A minority of ‘ignorant’ secular liberals in the media is seeking to drive religion from the public sphere, says a leading composer.
Roman Catholic composer James MacMillan, who conducts the BBC Philharmonic orchestra, has urged religious people to resist “increasingly aggressive attempts to still their voices”.
He said that “campaigning atheists” were working harder to sideline religion because “they recognise that they are losing; the project to establish a narrow secular orthodoxy is failing”.
Mr MacMillan made his comments in a lecture celebrating the 30th anniversary of the Sandford St Martin Trust, which promotes radio and television programmes about religion.
He said that only a fifth of those working in television describe themselves as religious, compared with seven in ten members of the public.
“If this is the case with the TV industry, you can be sure it is the same for the metropolitan arts, cultural and media elites,” he said.
“These are people who speak only to themselves and have convinced each other that the rest of the country thinks just like them. They are wrong.”
Urging religious people not to become silent in the public sphere, Mr MacMillan said: “A smug ignorance, a gross oversimplification and caricature that serves as an analytical understanding of religion, is the common intellectual currency.
“The bridge has to be built by Christians and others being firm in resisting increasingly aggressive attempts to still their voices.”
Mr MacMillan’s comments follow a number of recent exposures of the media’s anti-religious bias.
G P Taylor
Last month a Christian best-selling author said he was blacklisted by the BBC. G P Taylor says a BBC producer told him the publicly-funded broadcaster could not be “seen to be promoting Jesus”.
Stephen Glover
A few weeks earlier, newspaper columnist Stephen Glover accused the BBC of over-the-top coverage of the recent Large Hadron Collider experiment in Geneva.
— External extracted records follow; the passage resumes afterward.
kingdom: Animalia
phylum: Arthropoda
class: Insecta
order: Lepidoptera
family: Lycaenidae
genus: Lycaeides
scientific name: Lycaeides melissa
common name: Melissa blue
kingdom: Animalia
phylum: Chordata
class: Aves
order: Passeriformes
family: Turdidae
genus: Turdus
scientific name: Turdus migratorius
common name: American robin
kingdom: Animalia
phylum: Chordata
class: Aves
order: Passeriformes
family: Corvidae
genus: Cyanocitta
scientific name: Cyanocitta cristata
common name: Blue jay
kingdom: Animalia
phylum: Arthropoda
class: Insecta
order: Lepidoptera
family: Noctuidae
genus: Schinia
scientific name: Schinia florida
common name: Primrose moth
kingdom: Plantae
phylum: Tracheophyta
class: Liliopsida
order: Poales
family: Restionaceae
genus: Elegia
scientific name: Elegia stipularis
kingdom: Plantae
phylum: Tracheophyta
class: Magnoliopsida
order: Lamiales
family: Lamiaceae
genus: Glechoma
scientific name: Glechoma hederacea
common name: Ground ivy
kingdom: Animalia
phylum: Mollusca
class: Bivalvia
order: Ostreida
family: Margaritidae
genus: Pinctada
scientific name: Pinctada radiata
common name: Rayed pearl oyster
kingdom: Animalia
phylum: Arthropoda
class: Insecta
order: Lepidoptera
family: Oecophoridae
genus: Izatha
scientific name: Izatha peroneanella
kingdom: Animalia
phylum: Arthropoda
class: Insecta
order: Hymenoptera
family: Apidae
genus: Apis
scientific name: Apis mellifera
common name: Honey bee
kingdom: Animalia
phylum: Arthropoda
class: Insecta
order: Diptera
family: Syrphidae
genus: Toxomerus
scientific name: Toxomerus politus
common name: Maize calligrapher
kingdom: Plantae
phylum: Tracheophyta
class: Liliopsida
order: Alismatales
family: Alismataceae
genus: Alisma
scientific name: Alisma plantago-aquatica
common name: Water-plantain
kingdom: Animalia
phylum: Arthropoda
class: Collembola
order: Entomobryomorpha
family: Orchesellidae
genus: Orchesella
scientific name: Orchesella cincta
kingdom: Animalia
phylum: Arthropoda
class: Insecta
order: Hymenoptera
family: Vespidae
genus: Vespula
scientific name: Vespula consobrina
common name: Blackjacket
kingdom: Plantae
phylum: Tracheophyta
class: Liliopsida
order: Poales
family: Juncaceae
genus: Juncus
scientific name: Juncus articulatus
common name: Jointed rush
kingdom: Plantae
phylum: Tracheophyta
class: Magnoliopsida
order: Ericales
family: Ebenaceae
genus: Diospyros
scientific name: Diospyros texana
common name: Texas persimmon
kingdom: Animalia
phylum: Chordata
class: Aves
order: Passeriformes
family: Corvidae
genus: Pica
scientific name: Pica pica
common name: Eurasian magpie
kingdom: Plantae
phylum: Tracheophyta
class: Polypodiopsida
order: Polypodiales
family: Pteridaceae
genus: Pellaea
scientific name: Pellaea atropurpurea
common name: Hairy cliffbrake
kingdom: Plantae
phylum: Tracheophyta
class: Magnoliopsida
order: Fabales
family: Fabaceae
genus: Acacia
He said: “The BBC represents a materialist, mechanistic consensus which has rejected God, and deludes itself that science is capable of providing a complete explanation of existence.”
David Blevins
At the beginning of September, Sky News reporter David Blevins revealed the media’s bias against Christians, describing the task for groups like The Christian Institute to gain fair coverage as “an uphill struggle”.
“It’s important to remember,” he said, “that what appears in the newspapers is not an objective summary of the significant things that happened yesterday but an ideological selection based on the prejudices, agendas and assumptions of a relatively small group of people.
“Their ideology could be loosely defined as ‘progress will one day meet our needs.’ So as with other forms of thought that deviate from that ideological view, evangelical Christianity is either dismissed out of hand or reported in a manner that serves to reinforce the ideology!”